Keypoint coordinate data:
☆ ☆ ☆ ☆ ☆
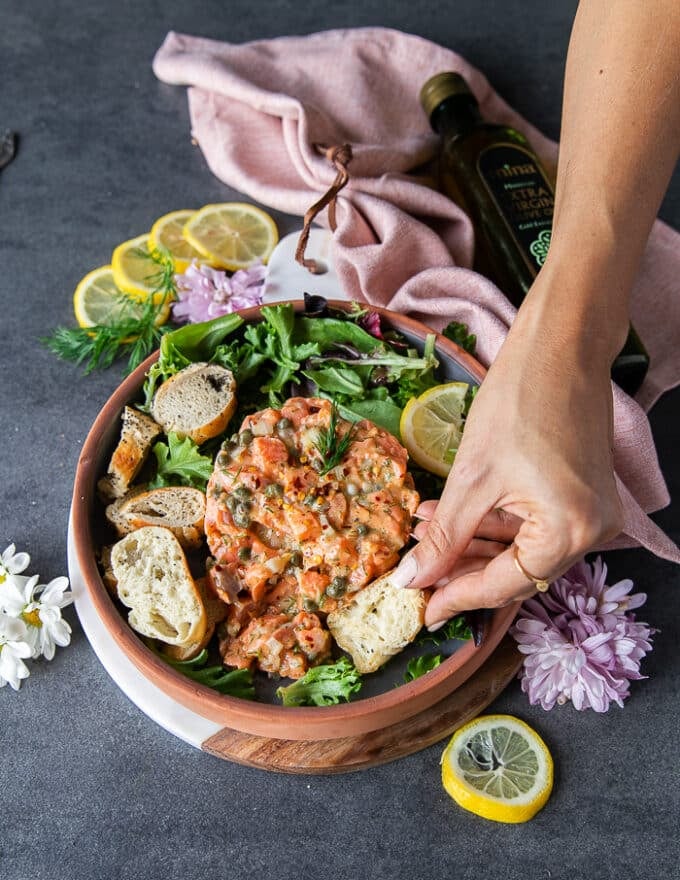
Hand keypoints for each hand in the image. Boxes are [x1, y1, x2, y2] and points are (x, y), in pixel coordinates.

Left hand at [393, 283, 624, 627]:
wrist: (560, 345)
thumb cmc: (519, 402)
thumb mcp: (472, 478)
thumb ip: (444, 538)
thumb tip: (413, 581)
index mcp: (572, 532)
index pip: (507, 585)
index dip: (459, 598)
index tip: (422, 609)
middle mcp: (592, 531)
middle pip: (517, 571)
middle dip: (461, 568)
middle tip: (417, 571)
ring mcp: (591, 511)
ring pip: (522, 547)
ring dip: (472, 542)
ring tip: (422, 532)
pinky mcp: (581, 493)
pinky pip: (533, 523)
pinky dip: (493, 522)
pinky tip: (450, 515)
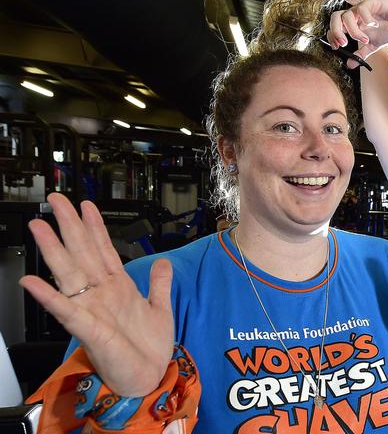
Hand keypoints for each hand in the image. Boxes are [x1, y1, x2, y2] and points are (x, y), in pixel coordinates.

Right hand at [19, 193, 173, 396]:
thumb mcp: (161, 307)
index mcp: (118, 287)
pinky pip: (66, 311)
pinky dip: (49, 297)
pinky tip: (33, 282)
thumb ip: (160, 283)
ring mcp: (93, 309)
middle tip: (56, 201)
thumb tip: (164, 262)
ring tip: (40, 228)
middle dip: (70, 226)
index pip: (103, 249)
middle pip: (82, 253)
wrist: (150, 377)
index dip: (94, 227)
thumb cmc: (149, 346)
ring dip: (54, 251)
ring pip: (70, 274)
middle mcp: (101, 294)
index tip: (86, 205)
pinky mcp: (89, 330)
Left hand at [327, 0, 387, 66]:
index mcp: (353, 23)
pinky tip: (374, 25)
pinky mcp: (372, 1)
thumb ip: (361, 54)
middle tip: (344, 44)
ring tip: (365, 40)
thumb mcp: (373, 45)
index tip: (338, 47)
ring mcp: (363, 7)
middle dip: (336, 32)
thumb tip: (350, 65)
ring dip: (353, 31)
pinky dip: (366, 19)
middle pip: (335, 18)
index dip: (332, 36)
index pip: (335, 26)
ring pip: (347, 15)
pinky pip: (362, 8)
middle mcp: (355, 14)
☆ ☆ ☆ ☆ ☆
Your objective: Output only the lines running from the line with "middle dip: (461, 568)" through the last line of the entries above, inclusive, with pictures excluded.

Your response:
middle dip: (461, 568)
middle tip: (417, 571)
ring mcp: (591, 511)
ring pip: (522, 547)
ring dip: (472, 542)
ring tip: (422, 532)
pinky mcp: (581, 493)
pinky pip: (533, 523)
pinky dip: (493, 522)
pinky tip: (450, 515)
Hand keypoints for each hand in the image. Boxes are [x1, y1, x2, y2] and points are (x, y), in pixel coordinates.

Right hand at [19, 193, 173, 396]:
thumb mcp: (161, 307)
index mcp: (118, 287)
pinky pip: (66, 311)
pinky dip: (49, 297)
pinky tip: (33, 282)
thumb ip: (160, 283)
ring mcp: (93, 309)
middle tip: (56, 201)
thumb tip: (164, 262)
ring tip: (40, 228)
middle dip: (70, 226)
index pip: (103, 249)
middle pip: (82, 253)
wrist: (150, 377)
index dip: (94, 227)
thumb cmc: (149, 346)
ring dip: (54, 251)
ring pip: (70, 274)
middle mcp: (101, 294)
index tip: (86, 205)
pinky mcp: (89, 330)
Left hand at [327, 0, 387, 66]:
index mcp: (353, 23)
pinky tip: (374, 25)
pinky mcp: (372, 1)
thumb ip: (361, 54)
middle tip: (344, 44)
ring tip: (365, 40)
thumb mcp: (373, 45)
index tip: (338, 47)
ring mcp: (363, 7)
middle dip: (336, 32)
thumb tip: (350, 65)
ring dip: (353, 31)
pinky dip: (366, 19)
middle pip: (335, 18)
index dip: (332, 36)
index pip: (335, 26)
ring pip: (347, 15)
pinky pip: (362, 8)
middle mcp: (355, 14)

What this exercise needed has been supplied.